• [Data section]:

[Start of section]

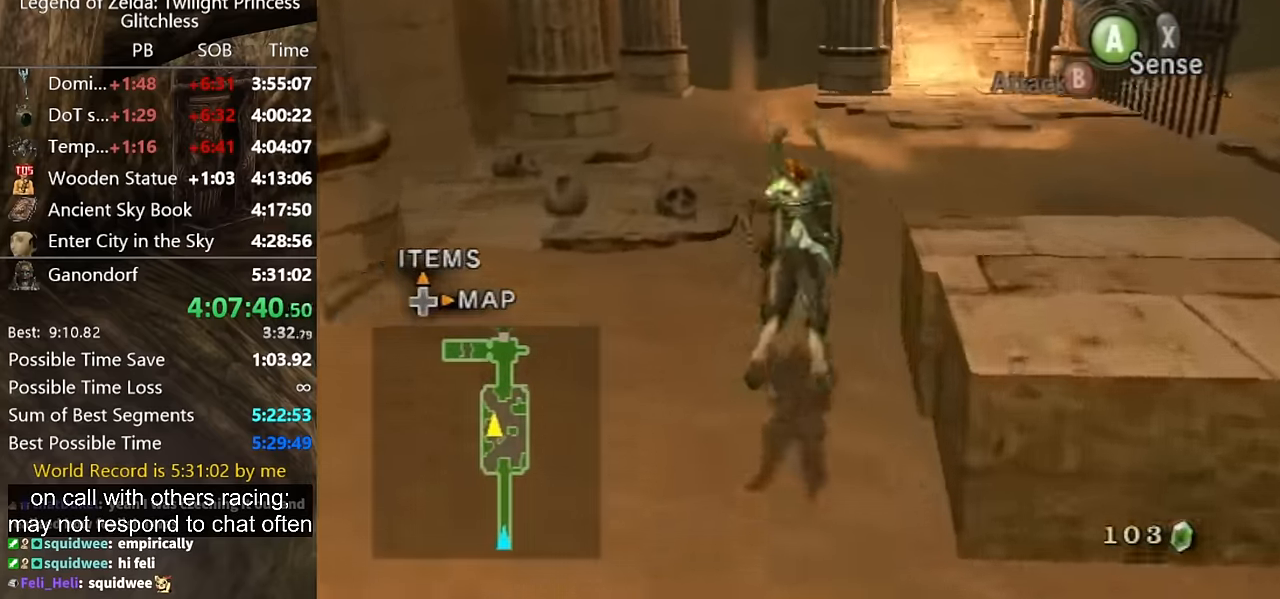
{"buttons": [], "left_stick": "up", "right_stick": "center", "events": [[467, "B", "down"], [500, "B", "up"]]}
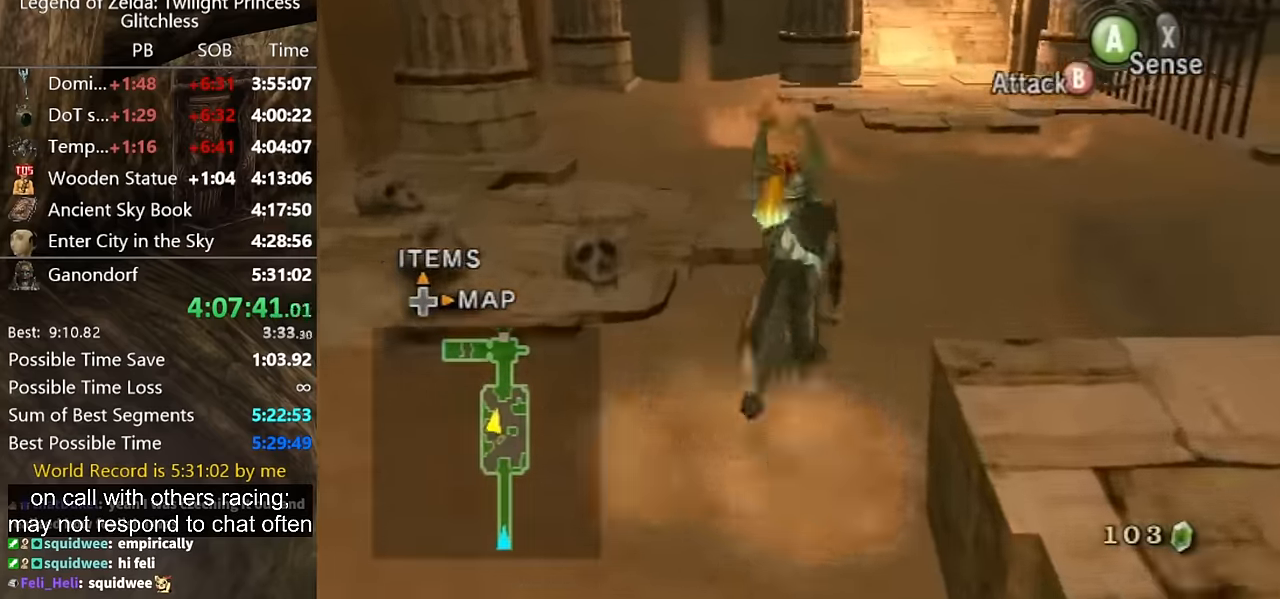
{"buttons": [], "left_stick": "up", "right_stick": "center", "events": []}
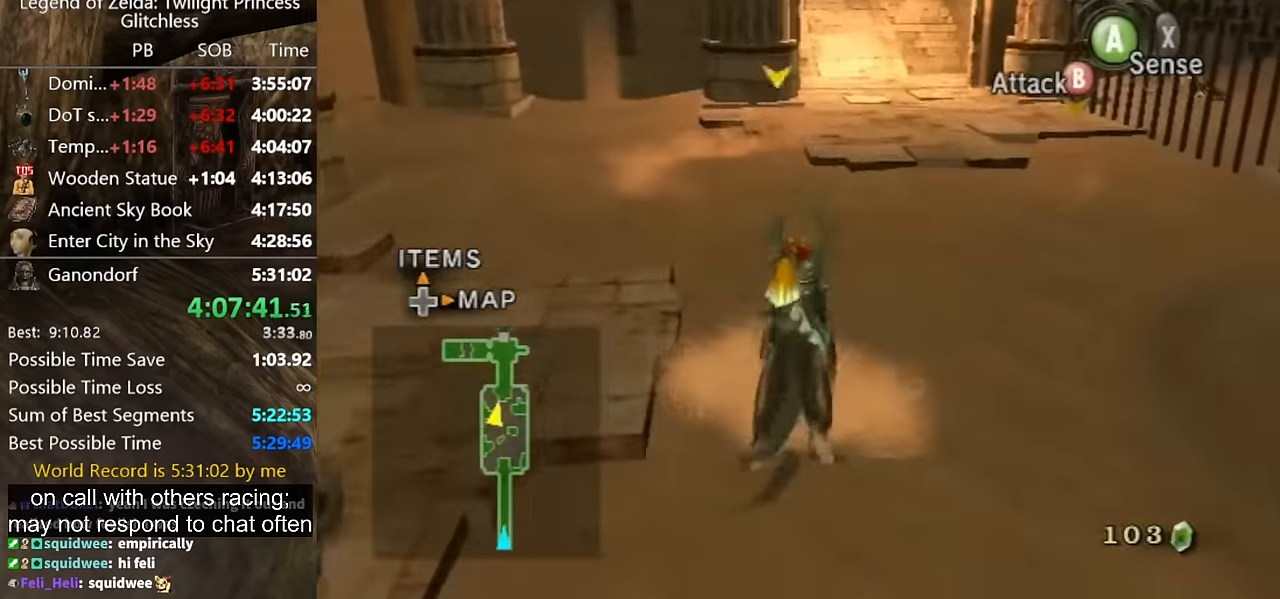
{"buttons": [], "left_stick": "up", "right_stick": "center", "events": [[233, "B", "down"], [267, "B", "up"]]}
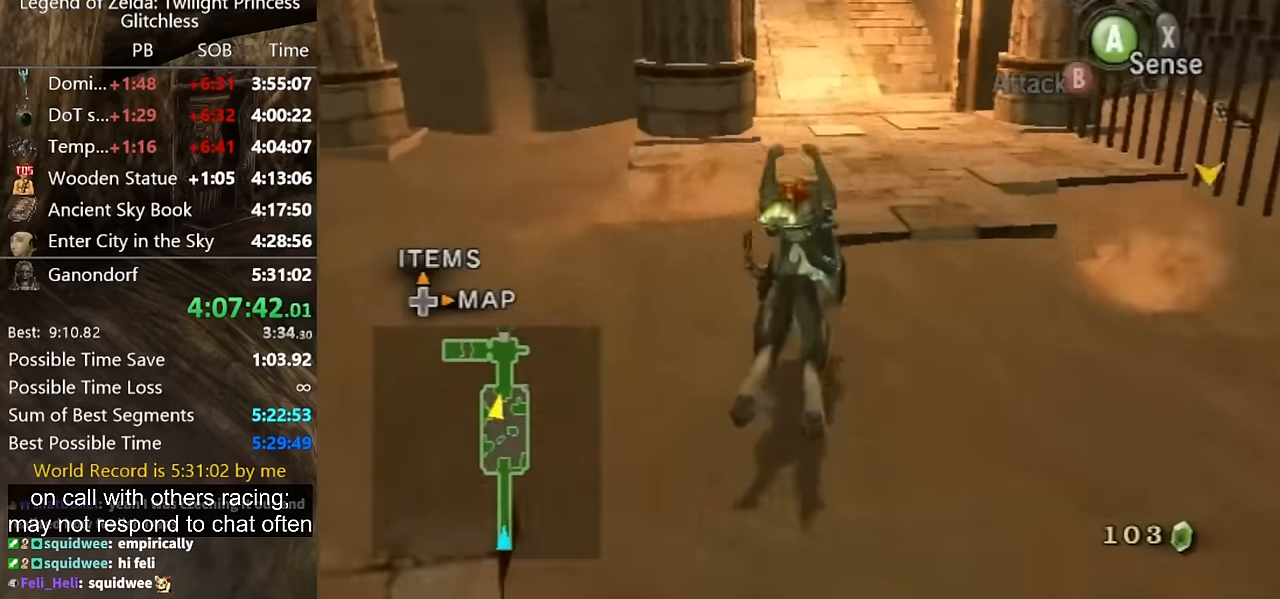
{"buttons": ["B"], "left_stick": "up", "right_stick": "center", "events": [[500, "B", "down"]]}
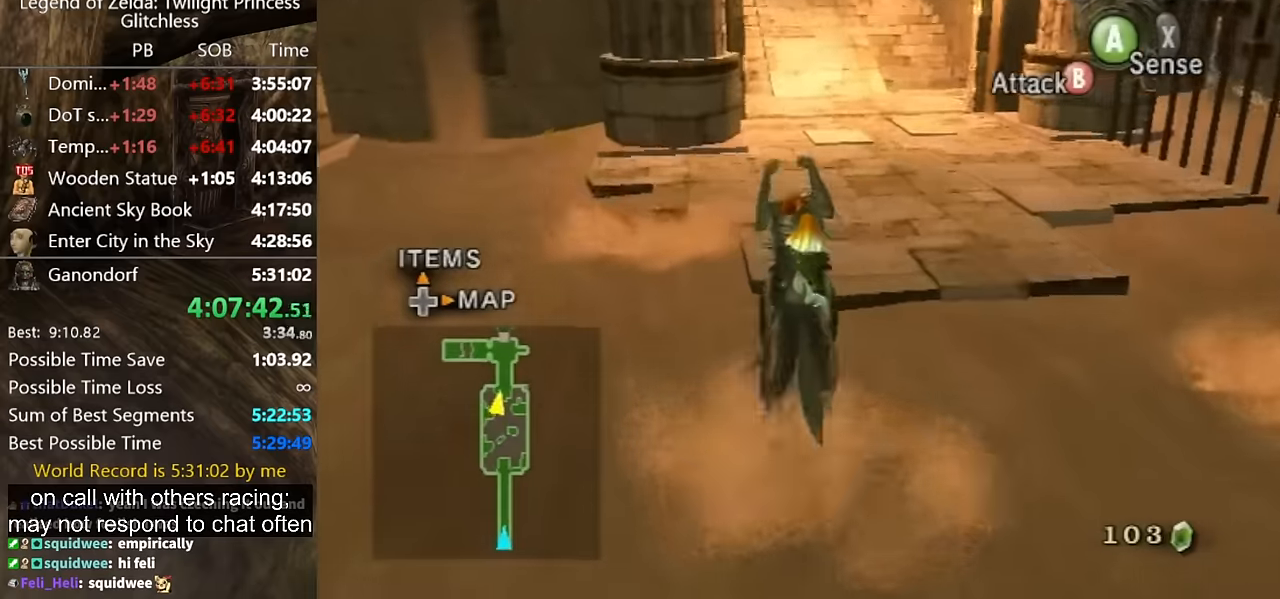
{"buttons": [], "left_stick": "up", "right_stick": "center", "events": [[34, "B", "up"]]}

[End of section]

• [Prompt]: Using the material, show each line where the string "down" can be found.

• [Answer for the task]:
{"buttons": [], "left_stick": "up", "right_stick": "center", "events": [[467, "B", "down"], [500, "B", "up"]]}
{"buttons": [], "left_stick": "up", "right_stick": "center", "events": [[233, "B", "down"], [267, "B", "up"]]}
{"buttons": ["B"], "left_stick": "up", "right_stick": "center", "events": [[500, "B", "down"]]}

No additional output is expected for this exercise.